EXCERPTED PASSAGE:
# # # # # # #
Matcher: Machine Learning Matcher
The Machine Learning Matcher employs a pretrained machine learning model to match individual party data elements. With the 2024.4 update, the matcher supports person name and address matching.
The Machine Learning Matcher simplifies the matching process by improving the ability to create accurate and efficient matching algorithms for comparing person names and addresses. For name matching, the matcher supports groups of nicknames, further simplifying the process of defining the nickname aliases.
Important: For optimal performance, it is highly recommended to configure only one Machine Learning Matcher per Match Criteria, which can do both person name and address matching.
Note: The option to utilize the Machine Learning Matcher is exclusive to STEP SaaS systems. On-premises systems are not supported for implementing this matcher. Additionally, the use of the Machine Learning Matcher is exclusive to matching algorithms using embedded match codes. For more information, refer to the Match Codes topic in the Matching, Linking, and Merging documentation
Version
The Machine Learning Matcher has a version concept that allows versioning of the matcher. New versions are released outside of the normal STEP update cycle. In the Machine Learning Matcher configuration dialog, there is a link to open 'Release Notes' that explain the changes done in each version.
# # # # # # #
WHAT YOU NEED TO DO:
- a) Reproduce the passage of the Machine Learning Matcher text starting at "Matcher: Machine Learning" and ending at "both person name and address matching.".
- b) Revise the entries starting at the line that contains "Skip to content" and ending at the line that contains "Phillips, FL business" by changing "SERVICES" to "PRODUCTS". Leave everything else unchanged, and return only those lines.

EXERCISE MATERIALS:
# # # # # # #
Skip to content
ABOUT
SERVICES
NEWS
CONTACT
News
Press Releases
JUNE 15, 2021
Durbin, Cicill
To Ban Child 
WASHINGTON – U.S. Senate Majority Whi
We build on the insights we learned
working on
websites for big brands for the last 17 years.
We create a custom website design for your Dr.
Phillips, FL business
# # # # # # #
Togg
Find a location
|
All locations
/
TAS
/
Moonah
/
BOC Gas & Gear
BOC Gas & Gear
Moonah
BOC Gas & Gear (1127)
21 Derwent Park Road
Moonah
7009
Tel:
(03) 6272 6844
# # # # # # #
SOLUTIONS BELOW:
- a)
Matcher: Machine Learning Matcher
The Machine Learning Matcher employs a pretrained machine learning model to match individual party data elements. With the 2024.4 update, the matcher supports person name and address matching.
The Machine Learning Matcher simplifies the matching process by improving the ability to create accurate and efficient matching algorithms for comparing person names and addresses. For name matching, the matcher supports groups of nicknames, further simplifying the process of defining the nickname aliases.
Important: For optimal performance, it is highly recommended to configure only one Machine Learning Matcher per Match Criteria, which can do both person name and address matching.

- b)
Skip to content
ABOUT
PRODUCTS
NEWS
CONTACT
News
Press Releases
JUNE 15, 2021
Durbin, Cicill
To Ban Child 
WASHINGTON – U.S. Senate Majority Whi
We build on the insights we learned
working on
websites for big brands for the last 17 years.
We create a custom website design for your Dr.
Phillips, FL business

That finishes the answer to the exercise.